Wisconsin is home to some of the north’s most beautiful lakes – but they are all, all, polluted with mercury. Fishing is a major sport in the state, but one best not eat the fish anymore. This is incredible. And still, folks want their lake homes and resort development. Still, folks want to put their motor boats and ski jets on the water. Still, industrial pollution rains down pollutants on the water.
Can we, can we, can we — just think about this — can we begin to say no to developers (no matter how well connected politically), to development that should not happen in such places, to a rampant capitalist economy that says it is better for us to grow the economy and let people live wherever they want, even if it means destroying the planet?
Can we get our priorities straight? Because if we cannot, there is no reason for optimism. Optimism only rests with our willingness to change how we live, to get over our arrogant assumptions that living freely and richly means living wherever we want, consuming however we want.

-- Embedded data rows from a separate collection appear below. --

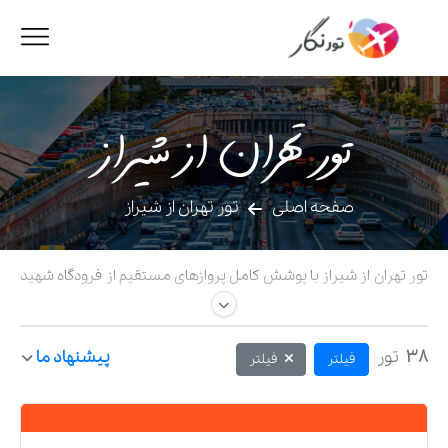
تور تهران از شیراز
صفحه اصلی
تور تهران از شیراز
تور تهران از شیراز با پوشش کامل پروازهای مستقیم از فرودگاه شهید
دستغیب و قطارهای لوکس. رزرو پکیج اقتصادی بلیط هواپیما و هتل
نزدیک مراکز اداری و درمانی پایتخت.
38
تور
پیشنهاد ما
فیلتر
فیلتر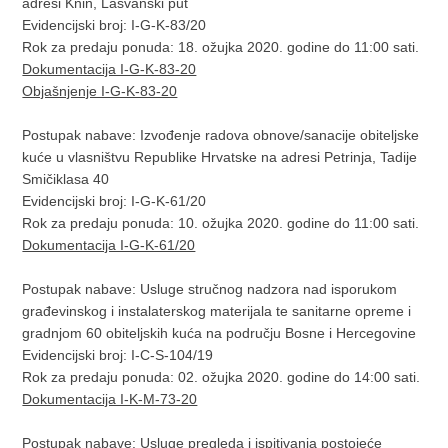
adresi Knin, Lašvanski put
Evidencijski broj: I-G-K-83/20
Rok za predaju ponuda: 18. ožujka 2020. godine do 11:00 sati.
Dokumentacija I-G-K-83-20
Objašnjenje I-G-K-83-20
Postupak nabave: Izvođenje radova obnove/sanacije obiteljske
kuće u vlasništvu Republike Hrvatske na adresi Petrinja, Tadije
Smičiklasa 40
Evidencijski broj: I-G-K-61/20
Rok za predaju ponuda: 10. ožujka 2020. godine do 11:00 sati.
Dokumentacija I-G-K-61/20
Postupak nabave: Usluge stručnog nadzora nad isporukom
građevinskog i instalaterskog materijala te sanitarne opreme i
gradnjom 60 obiteljskih kuća na području Bosne i Hercegovine
Evidencijski broj: I-C-S-104/19
Rok za predaju ponuda: 02. ožujka 2020. godine do 14:00 sati.
Dokumentacija I-K-M-73-20
Postupak nabave: Usluge pregleda i ispitivanja postojeće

Ecological hope resides completely in the willingness of the human person/s to change, and most especially in this culture of consumption, individualism, selfishness and corporate greed. We can do this. We can. But that capacity lies first in our values, in our hearts, in our framework of meaning. And then we have to turn that tide within to a force that can change what we believe about the human being within the delicate balance of the earth’s ecosystems from which we emerged, within which we have our being.
Earth is also us. We can’t keep separating ourselves out from nature and think that nature will endlessly support us as we take it apart piece by precious piece.